In summary it might be argued that environmental factors of war, love, vanity, success, and failure governed the progress of Chopins life and music. His works as correctly represented in these three films show that patriotism and romanticism were the holding structures for most of the musical works and personal world view for the iconic singer.

The ability to capture the aspirations of the world around him and reproduce them into music is the quality that defines his mark of quality. The argument therefore is that probably the world would not have known much about Chopin had the jolting events of his formative years not have happened.
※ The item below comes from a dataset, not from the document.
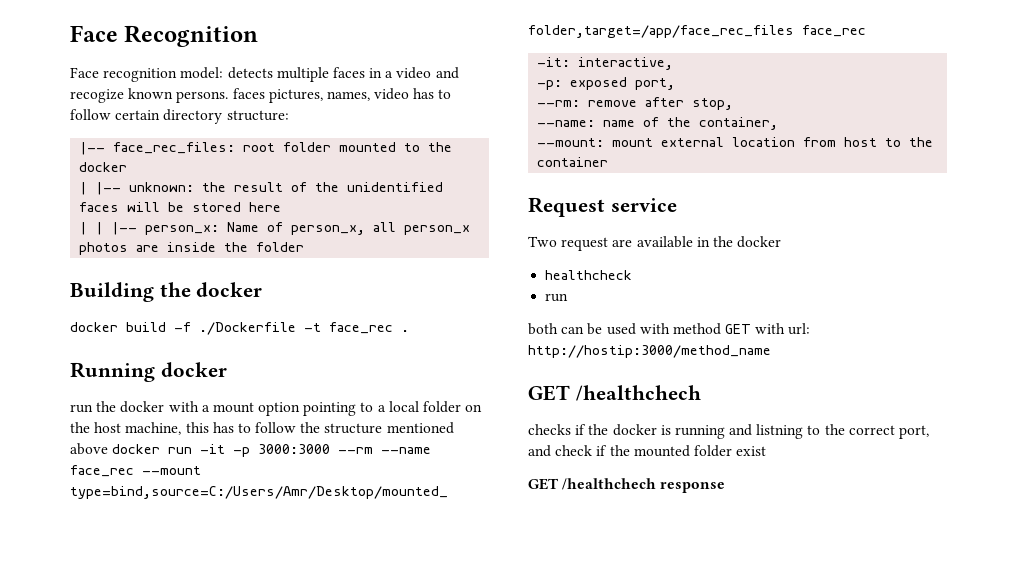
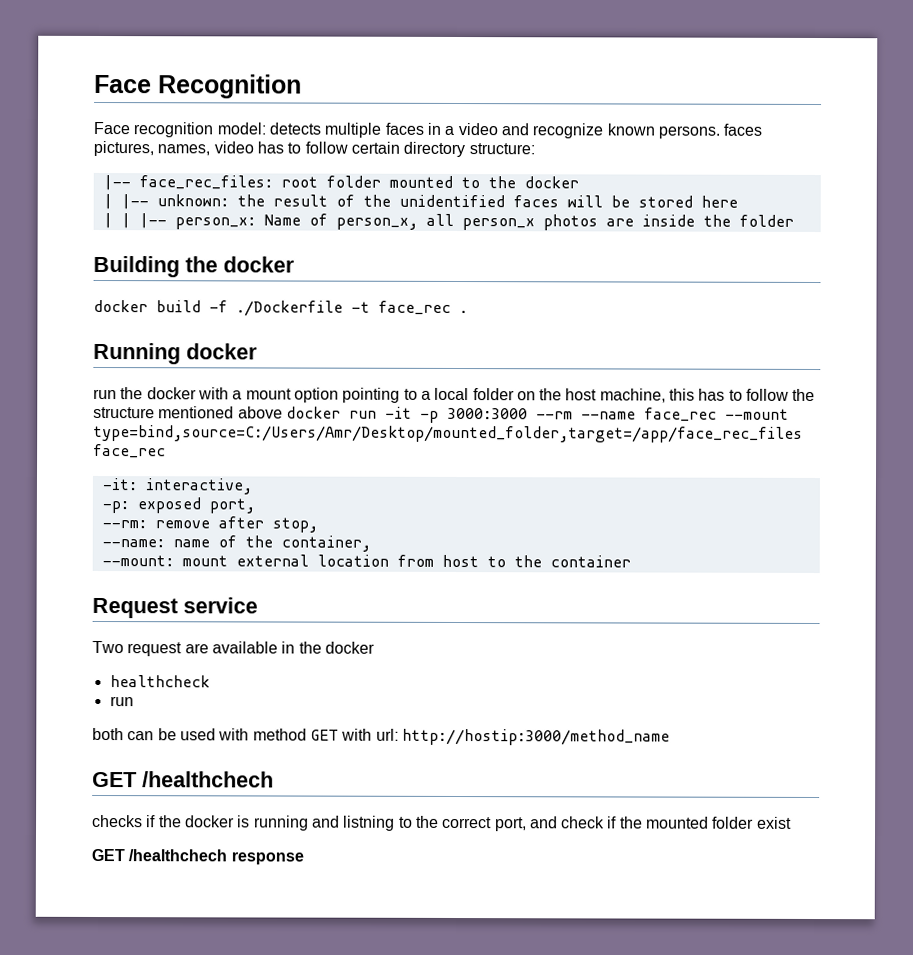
[70,89,124,103] recogize -> [532,123,604,139] recognize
Nevertheless the fact that he flourished above fellow composers under similar influences is testament to the argument that there must have been something more intrinsic within the mould of Chopin that conditioned his triumphs.

References

Chopin, F. & Jerry, R. (2007). Simply Chopin: The Music of Frederic Chopin: 25 of His Piano Masterpieces. New York: Alfred Music Publishing.

Karasowski, M. (2007). Frederic Chopin: His Life and Letters. London: Kessinger Publishing.

Liszt, F. (1998).Frederic Chopin: Studies of Composers. Vienna: Vienna House. Web.

Niecks, F. (2004). Frederic Chopin as a Man and Musician, Volume 2. London: Kessinger Publishing. Web.

Venezia, M. (2000). Frederic Chopin. San Val, Incorporated. Web.

Wheeler, O. (1948). Frederic Chopin: son of Poland, Volume 1. London: Dutton.